We also welcome back Jason and Hanno of Unleash Live, who are connecting video over the cloud.
They used a combination of artificial intelligence and drone footage during the California bushfires in 2016 to send data real-time data back to emergency service workers.
“We are in markets, we have proven cases, both in Califonia and bringing that back to Australia with public safety and emergency. We are scaling with those customers. We have a great team and it’s deployed in markets.

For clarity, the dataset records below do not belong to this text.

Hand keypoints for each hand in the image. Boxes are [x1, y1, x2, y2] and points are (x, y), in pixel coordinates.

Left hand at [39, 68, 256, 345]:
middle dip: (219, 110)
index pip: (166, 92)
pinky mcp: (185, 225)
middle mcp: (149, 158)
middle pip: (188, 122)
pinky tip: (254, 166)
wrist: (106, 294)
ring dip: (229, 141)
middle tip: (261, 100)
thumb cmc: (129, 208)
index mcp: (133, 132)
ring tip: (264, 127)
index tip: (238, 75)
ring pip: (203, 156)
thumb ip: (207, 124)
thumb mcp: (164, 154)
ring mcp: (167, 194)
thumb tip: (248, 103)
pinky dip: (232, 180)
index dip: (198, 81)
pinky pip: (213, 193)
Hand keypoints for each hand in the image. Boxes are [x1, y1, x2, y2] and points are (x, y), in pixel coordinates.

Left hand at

And thirdly the trends work for us,” says Hanno.
Carolyn from Sound Scouts has created an inexpensive hearing app game for children.

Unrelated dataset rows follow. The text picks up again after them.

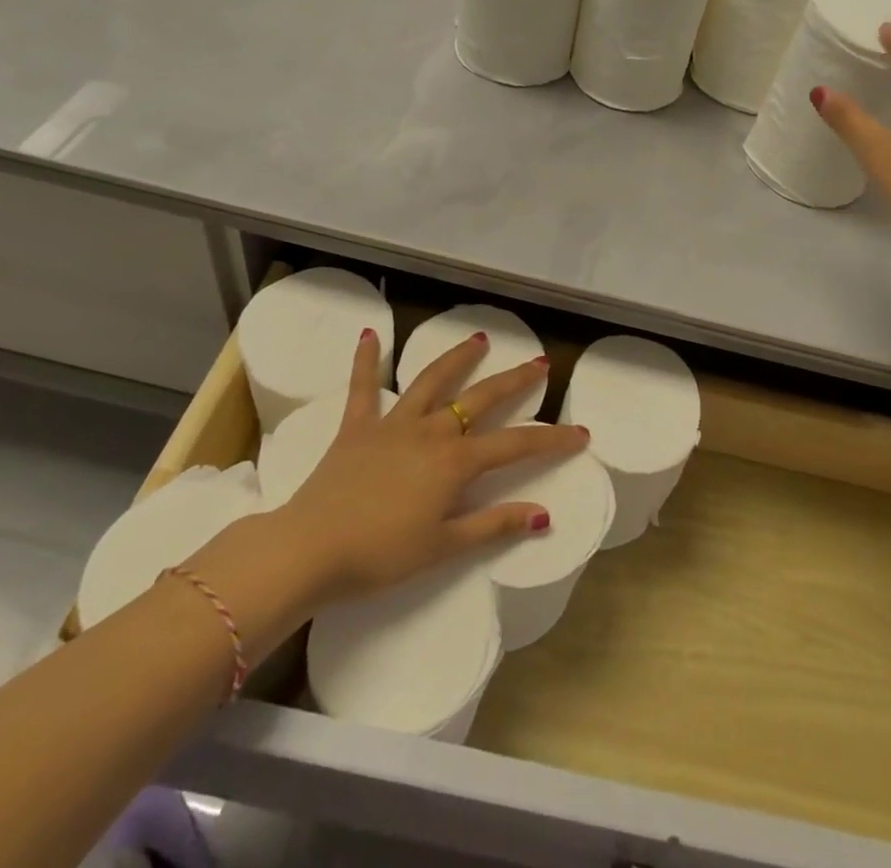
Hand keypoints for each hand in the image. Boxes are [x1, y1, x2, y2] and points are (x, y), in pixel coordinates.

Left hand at [289, 328, 584, 600]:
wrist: (309, 549)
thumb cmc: (379, 555)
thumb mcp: (443, 547)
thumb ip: (494, 526)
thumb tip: (543, 514)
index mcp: (455, 462)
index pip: (516, 445)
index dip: (552, 439)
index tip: (581, 433)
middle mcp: (431, 432)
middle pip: (481, 399)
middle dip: (514, 380)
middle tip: (539, 364)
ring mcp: (393, 424)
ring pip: (432, 381)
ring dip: (457, 358)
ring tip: (478, 340)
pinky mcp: (356, 427)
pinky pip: (362, 387)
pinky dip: (365, 360)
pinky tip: (368, 335)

“I’m a mother of three children, my youngest boy has had some challenges with learning and seeing the impact of those challenges on his self-esteem, it’s really made me appreciate that a small issue that can be easily addressed can have a huge impact on a child’s life,” explains Carolyn.
She believes Sound Scout should win because it’s helping to remove a major barrier to education.
“Good eduction is the one thing that we all have the right to, so every child we detect with a hearing loss that can then be treated, that child has the opportunity to reach their potential.”
Meanwhile, Jessica and Lucinda from Neighbourlytics have designed a platform to improve cities using social media analytics.
“I love what we are doing because we are actually changing the world, so without our data, property developers and local governments are just guessing at how much we as citizens love the places that we live or the places we love,” says Jessica.
Lucinda explains that it’s designed to expand globally.
“We have intentionally built a platform that uses publicly available digital data so that it can be used for any address in the world. It’s just as easy for us to file reports in Singapore and Nairobi as it is in Sydney,” says Lucinda.
“Our biggest risk is not scaling quickly enough.”
Finally, Tony from Weploy impressed the judges last episode with a platform that recruits contract employees faster and without the bias.
“We created this for a massive global goal and vision, so it’s to greater fuel this power of work. That’s something that doesn’t just affect us today but also affects our future. Everyone’s jobs and where the world is going, that’s the future of work,” says Tony.
At the end of the day, we’re left with six powerful pitches. But finally, it’s time to tally the votes from viewers, the live audience and the judges.
Judge Johnson rounds up the experience before delivering the winner.
“Can we just say, wow. We’re all very impressed. Each of the companies are solving very real world problems. There was one that stood out for us and we hope that the audience agrees, but our framework was who is the growth hacker, who could use technology to scale the quickest,” says Johnson.
With much anticipation, the winner of RiverPitch was announced – congratulations to Tony from Weploy!